A company has goals, responsibilities and a duty to their stakeholders. There are a set of products and services to be developed, marketed and sold to the masses. A brand created, a mission established and a group of people hired to devote a 24-7 schedule to its success. Now, there is also an overwhelming demand for companies to act as civically engaged citizens.
In the recent article, “Corporate Social Responsibility: Distinction or Distraction,” Steve McKee takes this topic head on. He expresses the importance of considering the implications of a company’s objectives and its alignment (or lack thereof) with a social mission. He continues by expressing that perhaps the most socially responsible thing a company can do is “making a profit – creating jobs, increasing wealth, enhancing the health of the economy.” What, then, if we find out doing good will ultimately lead to a company’s ability to do well?

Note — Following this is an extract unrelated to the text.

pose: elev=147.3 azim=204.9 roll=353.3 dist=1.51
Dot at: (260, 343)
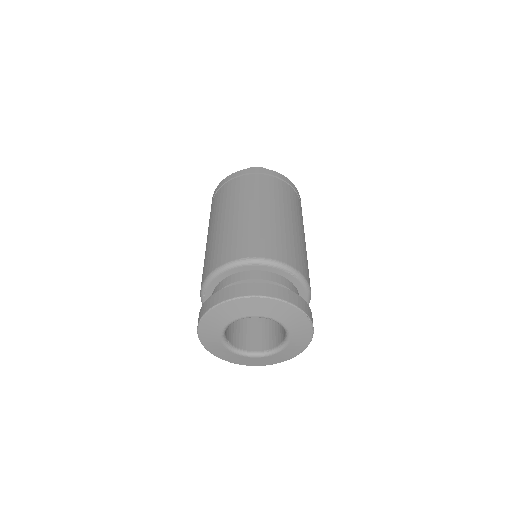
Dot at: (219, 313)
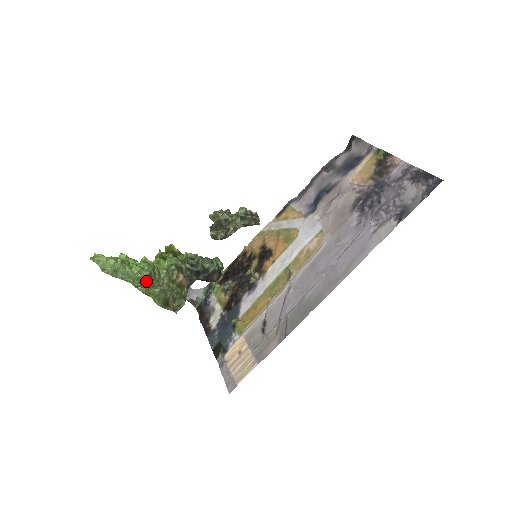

In reading this, we drew a direct parallel to the Civic 100, our partnership with Bloomberg News and National Conference on Citizenship. Yes, it’s another survey – but rather than a typical CSR survey, measuring WHAT a company does, the Civic 100 measures HOW S&P 500 companies are acting responsibly while thinking about its impact on their businesses. Its results have the potential to turn the “doing good while doing well” concept inside out. Perhaps we have reached a point in corporate America where doing good is not a just a demand from socially conscious consumers, but a key to financial success.